The gun is confirmed as a 5" Mk45 /54, as expected. In spite of my patriotic prejudice, this is not a bad choice.

The main self-defence weapon is the Sea Ceptor (CAMM), which is already being planned for the Type 23s' existing launchers as they reach their final upgrades: two silos of 24 each. It's not actually in service yet but seems to be getting close.

Radar is now confirmed as the Type 997 ARTISAN, a decent all-round performer already installed on Type 23s.

The towed array sonar Type 2087 hasn't changed (again, it's on the Type 23s). The bow sonar isn't formally confirmed but rumours suggest a Type 2050, yet again taken from the Type 23s. (But it's getting a new dome. Woo.)

There are no plans for ship-launched torpedoes; the only anti-submarine capability will come from the helicopters. There's an argument to be made for that (to use small shipborne torpedoes against a submarine you need to have survived the submarine's big anti-ship torpedoes), but it's an unusual decision.

The mission bay is retained, and I'm still interested to see how that will get used. The latest rendering shows an exposed gallery aft of the bridge, which at least gives some flexibility even if the midships deck per se is gone.

It's not at all clear why the final cost of the eight ships will be somewhere around 5.6 US-billion pounds (£700m per ship). (That's the "3.7 billion pounds" that's just been announced, plus the 1.9 already spent.) The French variant of the FREMM (Georges Leygues class) is running at €670m, about £580m at current rates, but that has a new radar, Aster 15s and SCALP, not to mention torpedoes; Type 26, in spite of its sexy appearance, is a vastly more conservative design. All the big expensive bits are already in service, some of them for decades, and don't need any new development. Even much of the physical hardware (radar, Sea Ceptor tubes, sonars) will be taken from the Type 23s as they're retired, to fit out the new ships.

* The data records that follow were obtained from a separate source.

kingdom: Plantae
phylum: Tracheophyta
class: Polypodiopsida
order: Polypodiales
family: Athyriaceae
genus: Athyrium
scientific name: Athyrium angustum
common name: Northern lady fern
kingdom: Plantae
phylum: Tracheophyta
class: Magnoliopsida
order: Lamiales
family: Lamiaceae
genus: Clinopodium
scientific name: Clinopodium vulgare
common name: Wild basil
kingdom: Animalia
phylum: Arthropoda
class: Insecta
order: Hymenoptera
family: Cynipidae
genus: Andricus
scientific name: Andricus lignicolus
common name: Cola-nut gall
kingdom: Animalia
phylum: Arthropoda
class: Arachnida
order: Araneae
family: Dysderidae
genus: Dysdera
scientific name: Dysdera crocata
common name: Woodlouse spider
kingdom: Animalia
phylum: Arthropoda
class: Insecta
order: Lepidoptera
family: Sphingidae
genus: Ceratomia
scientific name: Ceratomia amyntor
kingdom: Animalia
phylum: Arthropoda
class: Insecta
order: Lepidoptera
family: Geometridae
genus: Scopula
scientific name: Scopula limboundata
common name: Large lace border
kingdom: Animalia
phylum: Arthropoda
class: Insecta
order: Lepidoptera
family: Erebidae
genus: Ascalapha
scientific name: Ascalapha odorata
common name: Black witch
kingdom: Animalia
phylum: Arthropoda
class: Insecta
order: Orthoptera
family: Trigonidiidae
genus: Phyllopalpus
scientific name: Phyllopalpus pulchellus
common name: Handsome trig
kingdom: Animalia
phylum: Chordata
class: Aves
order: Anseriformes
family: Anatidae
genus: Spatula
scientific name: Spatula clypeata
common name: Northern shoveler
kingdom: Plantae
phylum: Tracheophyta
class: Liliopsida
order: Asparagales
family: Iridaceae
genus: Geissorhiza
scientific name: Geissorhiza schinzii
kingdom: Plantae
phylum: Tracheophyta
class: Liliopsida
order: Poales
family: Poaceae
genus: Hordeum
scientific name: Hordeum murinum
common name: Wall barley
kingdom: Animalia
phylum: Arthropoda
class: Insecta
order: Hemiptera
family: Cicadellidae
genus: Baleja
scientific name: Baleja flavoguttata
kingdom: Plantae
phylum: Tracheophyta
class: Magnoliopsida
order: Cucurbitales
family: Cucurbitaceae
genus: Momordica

So why is this ship so expensive? Because the construction is being split across two yards (Govan and Scotstown)? Or plain old profiteering?

Tags: naval type 26

See also:
Type 26 Global Combat Ship early impressions


  1. Posted by Owen Smith at 10:13pm on 22 July 2017

    Is the French version the same ship with different fit out? I haven't been following this particular disaster.

  2. Posted by RogerBW at 12:04am on 23 July 2017

    No, the FREMM is the modern (2012) French/Italian frigate design, which has also been sold to Morocco, Greece, Egypt and Australia. The point is it's a broadly similar class to the Type 26 in size and role (though the FREMM is multi-purpose, having general purpose, anti-submarine and anti-air variants) at a significantly lower cost.

    To be brutally fair, it also doesn't offer an IEP variant, though the Italian one has CODLAG.